Jay
Jay

Reputation: 607

Cassandra Light weight transaction performance penalty

I have two cassandra table, a record table and a counter table. The counter table keeps a counter for each kind of record in the record table.

When I insert a new record into the record table, I will update the counter table at the same time. But it's possible that the new record is already in the record table. It's Ok to insert the same record twice, but then I would add the counter twice, which is not correct.

I have two solutions now.

  1. Fetch a record from cassandra with the new record key. If it's not null, I will not insert the record and increase the counter.

  2. Use light weight transaction to let cassandra check if the record already exists.

Solution 2 will make the insert "atomic", but the doc says it will have performance penalties. In Solution 1, I'm sending 2 queries, this will also have performance penalties.

Currently I'm using solution 1. I'm new to cassandra light weight transaction, so I don't know the cost of atomicity. Does anyone know which solution is better?

Upvotes: 3

Views: 2257

Answers (1)

yurgis
yurgis

Reputation: 4067

Basically you have a few options:

  1. Insert "trusted" unique - you "somehow"" know ahead that any items you insert do not exist in the table, so you just insert and increment the counter without checking anything
  2. Insert with a light-weight-transaction - use IF NOT EXISTS (will almost guarantee a consistency except when increment counter fails / times out - in this rare case you may run into under- or over-counting). This option allows concurrent clients.
  3. Read/write with consistency level ONE (if you run frequent inserts you may run into consistency issues between write and read; also make sure there are NO concurrent clients doing the same thing)
  4. Read/write with consistency level QUORUM (a read will be consistent with a last write however, you still have to make sure that there are NO concurrent clients.

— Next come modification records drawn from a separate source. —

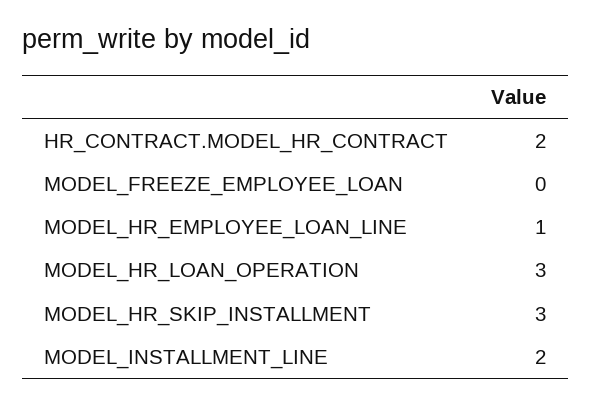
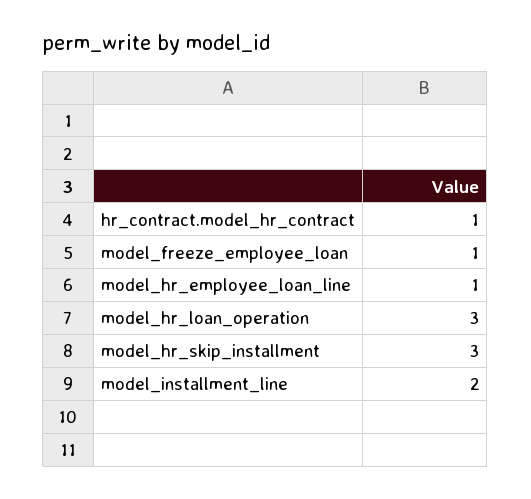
  {
-   "HR_CONTRACT.MODEL_HR_CONTRACT": 2,
+   "HR_CONTRACT.MODEL_HR_CONTRACT": 1,
-   "MODEL_FREEZE_EMPLOYEE_LOAN": 0,
+   "MODEL_FREEZE_EMPLOYEE_LOAN": 1,
    "MODEL_HR_EMPLOYEE_LOAN_LINE": 1,
    "MODEL_HR_LOAN_OPERATION": 3,
    "MODEL_HR_SKIP_INSTALLMENT": 3,
    "MODEL_INSTALLMENT_LINE": 2
  }

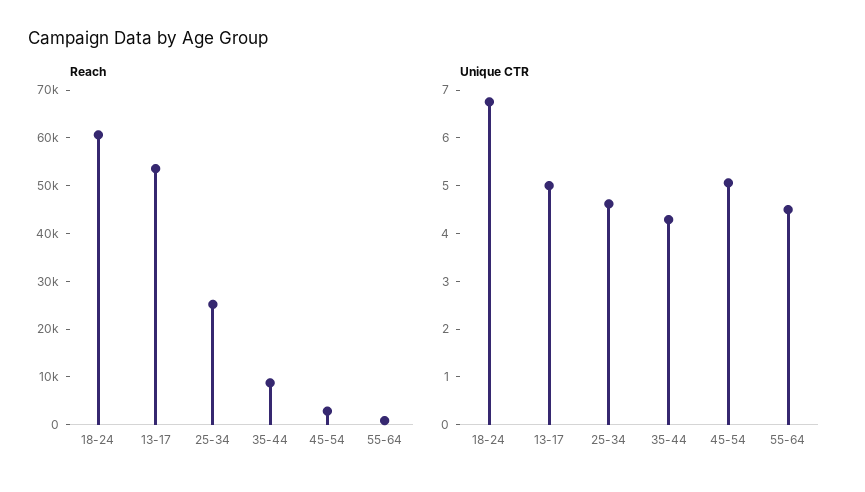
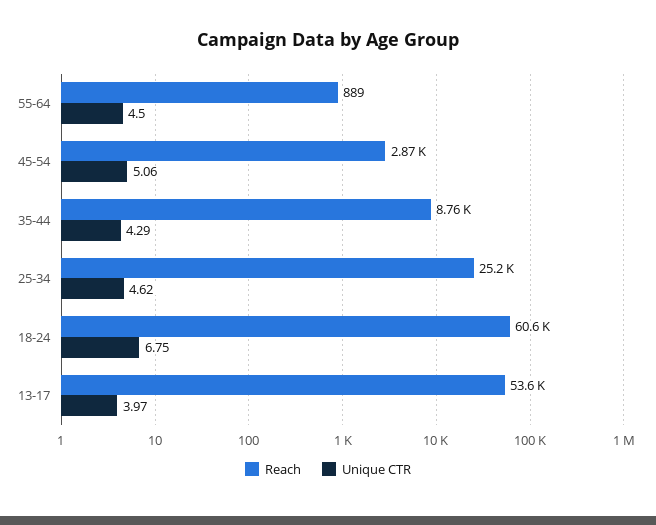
  {
    "Reach": {
      "18-24": 60600,
      "13-17": 53600,
      "25-34": 25200,
      "35-44": 8760,
      "45-54": 2870,
      "55-64": 889
    },
    "Unique CTR": {
      "18-24": 6.75,
-     "13-17": 5,
+     "13-17": 3.97,
      "25-34": 4.62,
      "35-44": 4.29,
      "45-54": 5.06,
      "55-64": 4.5
    }
  }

One day I was running a simple test against a 3x Cassandra cluster of m3.large instances (https://aws.amazon.com/ec2/instance-types/) There were 100 partitions and 100 inserts into each partition (so total 10k inserts) in a single thread - so this is not an IO-saturating test.

The schema:

CREATE TABLE IF NOT EXISTS parent_children (
  parentId uuid,
  childId uuid, 
  PRIMARY KEY (parentId, childId)
);

CREATE TABLE IF NOT EXISTS child_counters (
  parentId uuid,
  count counter, 
  PRIMARY KEY (parentId)
);

The results:

Insertion Method    Latency per insert, ms
TRUSTED UNIQUE      1.6404
IF NOT EXISTS       4.2801
READ WRITE ONE      3.9382
READ WRITE QUORUM   3.7714

Note that quorum was unexpectedly little faster but that probably was within an error margin and/or may be due to specifics of the cluster topology.

Upvotes: 7

Related Questions